Sejarah
Rumah Adat Tamiang
|
Kesultanan Benua Tamiang
merupakan kerajaan Islam tertua di Aceh, Indonesia, setelah Kesultanan
Perlak. Belum ditemukan data dan sumber yang pasti tentang kapan
masuknya Islam, proses perkembangannya, hingga mulai terbentuk
Kesultanan Benua Tamiang yang telah dipengaruhi oleh sistem politik yang
berasaskan Islam. Berikut ini akan dijelaskan terlebih dahulu masa awal
pembentukan Negeri Tamiang sebagai cikal bakal berdirinya Kesultanan
Benua Tamiang.
Tamiang
pada masa lalu pernah terpecah dua hingga menjadi dua kerajaan yakni
Kerajaan Karang dan Kerajaan Benua Tunu. Tapi kedua kerajaan itu tetap
tunduk pada negeri Karang.
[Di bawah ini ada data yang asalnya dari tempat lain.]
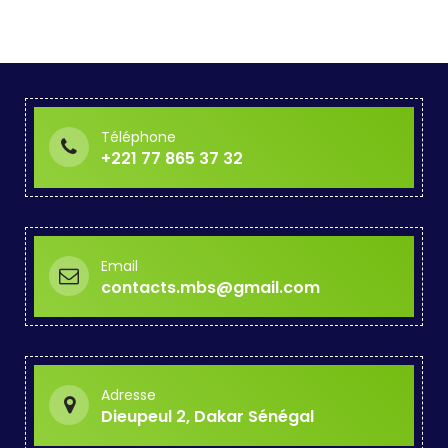
Téléphone
+221 77 865 37 32
Email
contacts.mbs@gmail.com
Adresse
Dieupeul 2, Dakar Sénégal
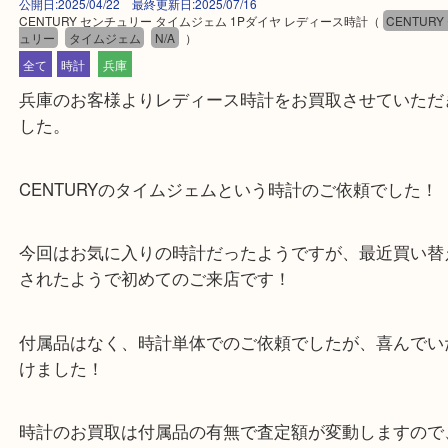
公開日:2025/04/22 最終更新日:2025/07/16
CENTURY センチュリー タイムジェム 1Pダイヤ レディース時計
（
CEN
ュリー
タイムジェム
N/A
）
全て
時計
兵庫
兵庫のお客様よりレディース時計をお買取させてい
した。
CENTURYのタイムジェムという時計のご依頼でし
今回はお気に入りの時計だったようですが、最近買
されたようで初めてのご来店です！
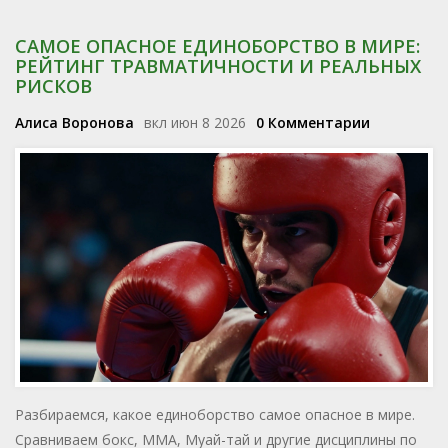
САМОЕ ОПАСНОЕ ЕДИНОБОРСТВО В МИРЕ:
РЕЙТИНГ ТРАВМАТИЧНОСТИ И РЕАЛЬНЫХ
РИСКОВ
Алиса Воронова
вкл июн 8 2026
0 Комментарии
Разбираемся, какое единоборство самое опасное в мире.
Сравниваем бокс, MMA, Муай-тай и другие дисциплины по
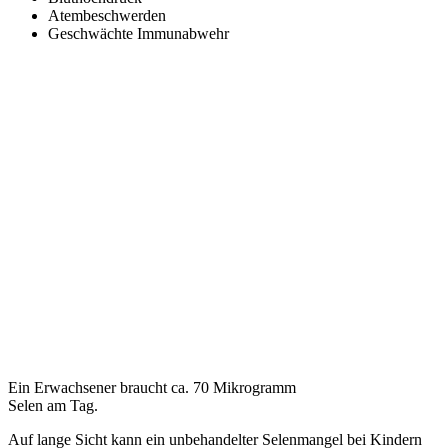
Atembeschwerden
Geschwächte Immunabwehr
Ein Erwachsener braucht ca. 70 Mikrogramm
Selen am Tag.
Auf lange Sicht kann ein unbehandelter Selenmangel bei Kindern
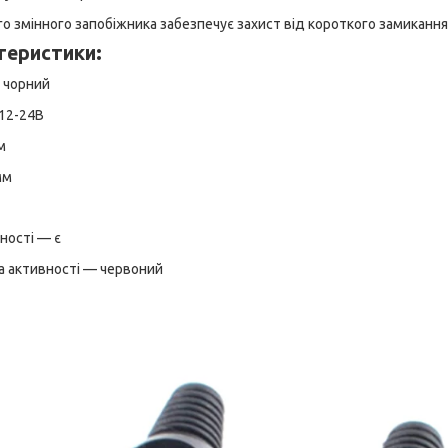
о змінного запобіжника забезпечує захист від короткого замикання
теристики:
 чорний
 12-24В
м
мм
ності — є
а активності — червоний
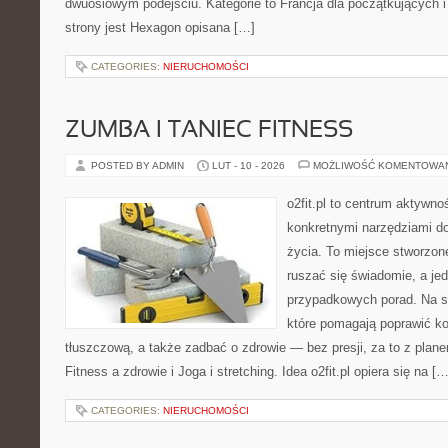
dwuosiowym podejściu. Kategorie to Francja dla początkujących i
strony jest Hexagon opisana […]
CATEGORIES:
NIERUCHOMOŚCI
ZUMBA I TANIEC FITNESS
POSTED BY ADMIN
LUT - 10 - 2026
MOŻLIWOŚĆ KOMENTOWA
o2fit.pl to centrum aktywno
konkretnymi narzędziami do
życia. To miejsce stworzon
ruszać się świadomie, a jed
przypadkowych porad. Na st
które pomagają poprawić k
tłuszczową, a także zadbać o zdrowie — bez presji, za to z plan
Fitness a zdrowie i Joga i stretching. Idea o2fit.pl opiera się na […
CATEGORIES:
NIERUCHOMOŚCI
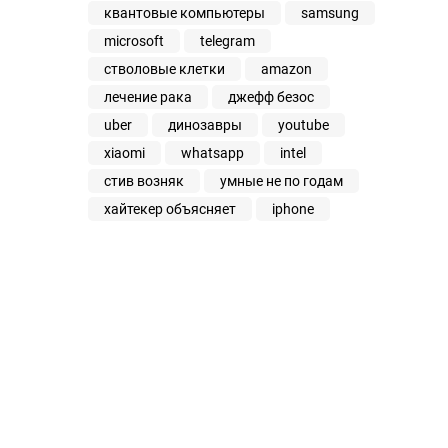
квантовые компьютеры
samsung
microsoft
telegram
стволовые клетки
amazon
лечение рака
джефф безос
uber
динозавры
youtube
xiaomi
whatsapp
intel
стив возняк
умные не по годам
хайтекер объясняет
iphone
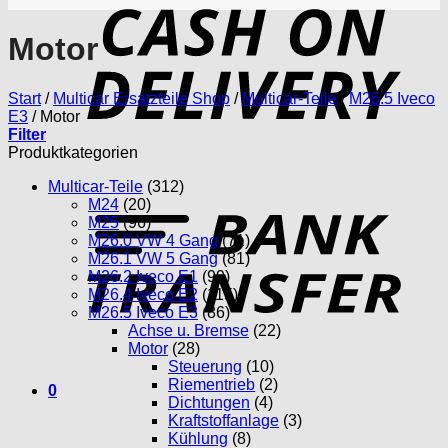
D
Motor
Start
/
Multicar Ersatzteile Shop
/
Multicar-Teile
/
M26.5 Iveco
E3
/
Motor
Filter
Produktkategorien
Multicar-Teile
(312)
T
M24
(20)
M25
(96)
M26.0 VW 4 Gang
(71)
M26.1 VW 5 Gang
(81)
M26.2 Iveco E1
(99)
M26.4 Iveco E2
(115)
M26.5 Iveco E3
(86)
Achse u. Bremse
(22)
Motor
(28)
Steuerung
(10)
Riementrieb
(2)
0
Dichtungen
(4)
Kraftstoffanlage
(3)
Kühlung
(8)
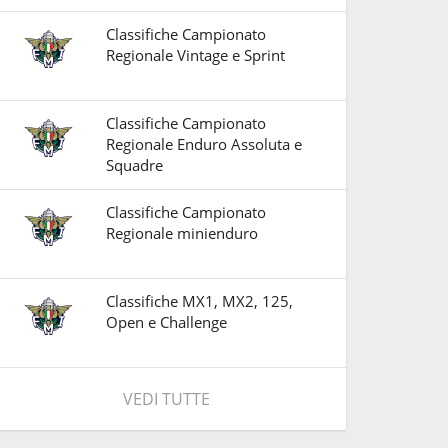
Classifiche Campionato
Regionale Vintage e Sprint
Classifiche Campionato
Regionale Enduro Assoluta e
Squadre
Classifiche Campionato
Regionale minienduro
Classifiche MX1, MX2, 125,
Open e Challenge
VEDI TUTTE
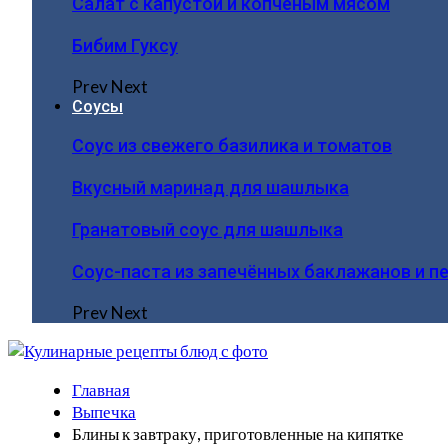
Салат с капустой и копчёным мясом
Бибим Гуксу
Prev
Next
Соусы
Соус из свежего базилика и томатов
Вкусный маринад для шашлыка
Гранатовый соус для шашлыка
Соус-паста из запечённых баклажанов и п
Prev
Next
Главная
Выпечка
Блины к завтраку, приготовленные на кипятке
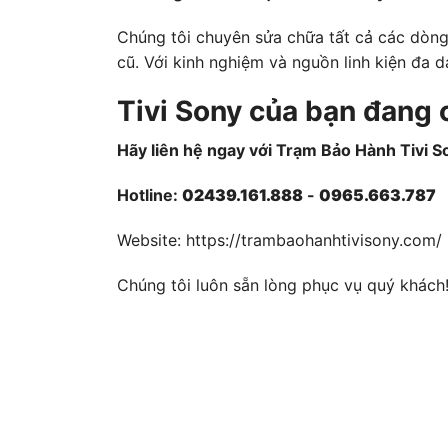
Chúng tôi chuyên sửa chữa tất cả các dòng 
cũ. Với kinh nghiệm và nguồn linh kiện đa dạ
Tivi Sony của bạn đang 
Hãy liên hệ ngay với Trạm Bảo Hành Tivi S
Hotline:
02439.161.888
-
0965.663.787
Website:
https://trambaohanhtivisony.com/
Chúng tôi luôn sẵn lòng phục vụ quý khách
Dalam buku Tamiang Dalam Lintas Sejarah yang
dikarang Ir Muntasir Wan Diman secara ringkas disebutkan bahwa Kerajaan
Tamiang dijadikan dua kerajaan otonom.
Pada masa pemerintahan Raja Proomsyah yang kimpoi dengan Puteri
Mayang Mengurai anak Raja Pendekar Sri Mengkuta tahun 1558 menjadi Raja
Islam kedelapan dengan pusat pemerintahan di Desa Menanggini.
Sementara itu Raja Po Geumpa Alamsyah yang kimpoi dengan Puteri
Seri Merun juga anak Raja Pendekar Sri Mengkuta memerintah di Negeri
Benua sebagai Raja Muda Negeri Simpang Kiri Raja Benua Tunu.
Diuraikan Muntasir bahwa Kerajaan Karang muncul setelah Tan Mudin
Syari (Raja Islam Tamiang ke 10) wafat, lalu diganti kemanakannya yang
bergelar “Tan Kuala” (Raja Kejuruan Karang I) yaitu putera dari Raja
Kejuruan Tamiang Raja Nanjo (Banta Raja Tamiang). Raja Kejuruan Karang
Tan Kuala memerintah 1662 -1699 merupakan pengganti turunan Suloh.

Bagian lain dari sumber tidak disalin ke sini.